Why do LLM training costs reach $10M–$100M+ for serious efforts?
The direct llm training cost (compute) is only the visible part. Costs expand because you rarely do one run: you iterate on data filtering, architecture choices, hyperparameters, and evaluation cycles, and you pay for failed runs and restarts. Add in high-demand talent, data rights work, and ongoing reliability engineering, and budgets move from “project” to “program.”
How many GPU hours are required to train a 7B, 13B, or 70B parameter model?
There isn’t a single number, because GPU compute hours depend on tokens, sequence length, hardware, efficiency techniques, and how many times you rerun experiments. Order-of-magnitude, moving from 7B to 70B shifts you from “expensive but manageable” to “cluster-scale training where each iteration is a major event.” For most enterprises, this is a sign to consider fine-tuning or RAG rather than from-scratch training.
What are the biggest hidden costs in large language model development (MLOps, evals, compliance)?
The hidden costs usually live in MLOps for LLMs (monitoring, versioning, rollback), evaluation (curating test sets, SME labeling, red teaming), and compliance (audit trails, access controls, vendor reviews). These are “always-on” responsibilities, not one-time setup. If you skip them, you often get a demo that can’t survive real users and real adversarial inputs.

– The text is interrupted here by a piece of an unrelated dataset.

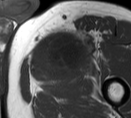
MRI of an extremity soft-tissue mass, one axial slice. Position 50 of 55 along the scan axis. MR volume resampled by the dataset authors to the PET/CT grid (not the native acquisition matrix). 131 × 118 image matrix, field of view 128 × 115 mm. Male patient. From the clinical record (not read from this slice): histological type: pleiomorphic liposarcoma; grade: high; site of the primary tumour: left thigh.
Annotated regions visible in this slice (expert contour drawn on MRI and transferred to this co-registered scan by the dataset authors):
- gross tumour volume including surrounding oedema: bounding box (x1, y1, x2, y2) in pixels: (32, 25, 97, 78)
- gross tumour volume (mass): (32, 34, 79, 72)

How do inference costs compare to training costs over a year of production usage?
Training is front-loaded and finite; model inference costs are recurring and scale with adoption. If your assistant becomes popular, the yearly inference bill can rival (or exceed) the initial build cost unless you optimize context length, routing, caching, and retrieval. This is why the best enterprise designs treat inference like a controllable unit economics problem, not a fixed expense.

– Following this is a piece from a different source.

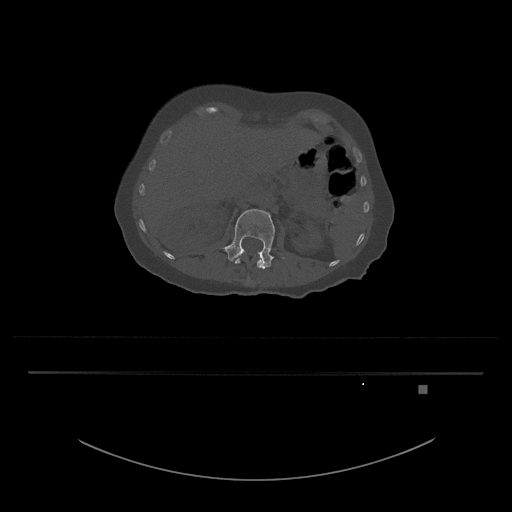
CT including the spine, one axial slice. Position 509 of 797 along the scan axis. 120 kVp. Bone window (W 1800 / L 400 HU). 0.5 mm slice thickness. 512 × 512 image matrix, field of view 500 × 500 mm. Patient: female, 57 years. From the clinical record (not read from this slice): primary cancer: cervical.
Structures marked on this image (semi-automatic segmentation, software-assisted and operator-edited):
- L1 vertebra: bounding box <235,252,265,268> (left, top, right, bottom; pixels)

Is it cheaper to train LLMs on cloud GPUs or buy on-premise GPU clusters?
Cloud GPU pricing is usually higher per hour, but it gives you speed, flexibility, and less operational burden—especially for bursty experimentation. On-prem can be cheaper if you can keep utilization high and you have the staffing to run it reliably (power, cooling, failures, scheduling, upgrades). Many organizations land on a hybrid approach: stable capacity for inference, cloud bursting for training runs.
How much proprietary data do you need before building your own LLM makes sense?
You need more than “lots of documents.” You need large quantities of high-quality tokens with clear usage rights, plus a plan to maintain provenance and audits. For many enterprises, the real advantage is retrieval: using proprietary documents via RAG with access controls and citations. If you want help deciding which bucket you’re actually in, start with a structured assessment like Buzzi.ai’s AI discovery and cost-to-value assessment.
When should an enterprise choose fine-tuning over retrieval-augmented generation?
Choose fine-tuning when you need consistent behavior: formats, tone, task-specific outputs, or “how we operate” preferences that aren’t contained in documents. Choose retrieval-augmented generation when correctness depends on up-to-date proprietary knowledge and you need citations and governance. In practice, many production systems combine them: RAG for facts and freshness, fine-tuning for behavior and reliability.
What is a practical build-vs-buy framework for LLM capability in the enterprise?
Use a scorecard across differentiation, scale, data rights, privacy constraints, risk tolerance, and time-to-value. If differentiation is in the workflow and time-to-value matters, buy/host a foundation model and invest in the LLM layer (retrieval, tools, evals, monitoring). Reserve from-scratch training for cases where you can amortize multi-year R&D across massive scale and you have unique data rights.